Men on Iron Ponies - Matthew Darlington Morton - Bog - Cornell University Press - Plusbog.dk

Men on Iron Ponies - Matthew Darlington Morton - Bog - Cornell University Press - Plusbog.dk

At the end of World War I, the United States Army—despite its recent experience with trenches, machine guns, barbed wire, airplanes, and even tanks—maintained a horse-mounted cavalry from a bygone era. From the end of World War I until well into World War II, senior leaders remained convinced that traditional cavalry units were useful in reconnaissance, and horses retained a leading role. Months into World War II, the true believers in the utility of the horses had their hopes shattered as the last horse cavalry units either dismounted to fight as infantry or traded their oat-eating horses for gasoline-guzzling iron ponies. The horse belonged to the past, and the armored truck was the way of the future. Morton has examined myriad official records, personal papers, doctrine, and professional discourse from an era of intense debate about the future of the U.S. Cavalry. He has captured the emotion of the conflict that ultimately tore the branch apart by examining the views of famous men such as George S. Patton, Jr., Lesley J. McNair, George C. Marshall, and Adna R. Chaf-fee, Jr.
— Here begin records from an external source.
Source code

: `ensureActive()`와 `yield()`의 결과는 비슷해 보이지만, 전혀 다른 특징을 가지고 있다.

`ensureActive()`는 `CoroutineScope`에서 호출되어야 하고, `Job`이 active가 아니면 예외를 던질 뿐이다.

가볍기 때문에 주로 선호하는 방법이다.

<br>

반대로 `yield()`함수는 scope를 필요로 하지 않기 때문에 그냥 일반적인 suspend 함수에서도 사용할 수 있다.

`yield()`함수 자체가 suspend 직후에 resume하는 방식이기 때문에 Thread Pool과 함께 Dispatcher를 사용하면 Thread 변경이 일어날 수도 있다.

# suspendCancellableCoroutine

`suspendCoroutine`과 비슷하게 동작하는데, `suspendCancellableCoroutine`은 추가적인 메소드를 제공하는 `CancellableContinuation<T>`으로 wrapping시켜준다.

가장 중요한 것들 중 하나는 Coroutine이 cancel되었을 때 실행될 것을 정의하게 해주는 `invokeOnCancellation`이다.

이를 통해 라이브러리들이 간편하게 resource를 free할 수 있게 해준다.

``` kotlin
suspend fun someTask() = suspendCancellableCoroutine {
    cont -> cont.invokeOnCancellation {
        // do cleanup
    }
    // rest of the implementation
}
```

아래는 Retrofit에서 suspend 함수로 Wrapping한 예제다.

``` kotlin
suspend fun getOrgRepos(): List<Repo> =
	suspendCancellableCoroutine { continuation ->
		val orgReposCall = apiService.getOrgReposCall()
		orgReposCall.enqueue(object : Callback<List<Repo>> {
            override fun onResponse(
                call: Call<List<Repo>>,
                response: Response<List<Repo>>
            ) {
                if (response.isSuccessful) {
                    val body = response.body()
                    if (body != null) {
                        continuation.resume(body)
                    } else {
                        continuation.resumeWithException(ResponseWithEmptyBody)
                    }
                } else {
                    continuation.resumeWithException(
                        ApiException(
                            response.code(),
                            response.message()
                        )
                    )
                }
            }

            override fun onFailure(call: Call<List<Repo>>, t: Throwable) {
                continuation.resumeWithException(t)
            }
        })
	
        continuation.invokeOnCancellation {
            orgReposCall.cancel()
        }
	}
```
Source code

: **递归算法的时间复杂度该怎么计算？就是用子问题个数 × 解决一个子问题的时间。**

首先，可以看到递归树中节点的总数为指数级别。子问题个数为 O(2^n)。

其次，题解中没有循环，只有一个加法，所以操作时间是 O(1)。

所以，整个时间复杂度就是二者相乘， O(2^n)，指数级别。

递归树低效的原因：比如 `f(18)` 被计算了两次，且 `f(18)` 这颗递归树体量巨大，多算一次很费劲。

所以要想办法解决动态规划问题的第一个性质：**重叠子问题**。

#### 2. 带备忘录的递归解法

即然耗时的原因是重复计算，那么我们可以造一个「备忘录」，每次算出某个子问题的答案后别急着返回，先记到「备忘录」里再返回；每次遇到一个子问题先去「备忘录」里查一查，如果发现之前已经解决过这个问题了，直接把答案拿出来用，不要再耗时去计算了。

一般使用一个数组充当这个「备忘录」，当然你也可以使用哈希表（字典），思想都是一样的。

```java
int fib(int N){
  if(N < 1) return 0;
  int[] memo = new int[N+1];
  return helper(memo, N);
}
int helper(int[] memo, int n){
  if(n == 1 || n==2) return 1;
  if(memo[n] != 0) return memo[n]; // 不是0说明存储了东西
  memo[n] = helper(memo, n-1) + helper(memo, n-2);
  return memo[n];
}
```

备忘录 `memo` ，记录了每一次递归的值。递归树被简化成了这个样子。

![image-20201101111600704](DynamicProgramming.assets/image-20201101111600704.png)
More importantly, Morton brings new light to lesser-known figures—John K. Herr, I. D. White, Lucian K. Truscott, Willis D. Crittenberger, Charles L. Scott, and William S. Biddle—who played equally important roles in shaping the future of the U.S. Cavalry and in determining what function it would play during World War II. At the heart of Men on Iron Ponies are the myriad questions about how to equip, train, and organize for a possible future war, all the while having to retain some flexibility to deal with war as it actually happens. Morton goes beyond the explanation of what occurred between the world wars by showing how the debate about the nature of the next war impacted the organization and doctrine that the reformed U.S. Cavalry would employ on the battlefields of North Africa, Italy, the beaches of Normandy, and through the fighting in the Ardennes to the link-up with Soviet forces in the heart of Germany. Leaders then, as now, confronted tough questions. What would the nature of the next war be? What kind of doctrine would lend itself to future battlefields? What kind of organization would best fulfill doctrinal objectives, once established, and what kind of equipment should that organization have? The same challenges face Army leaders today as they contemplate the nature of the next war.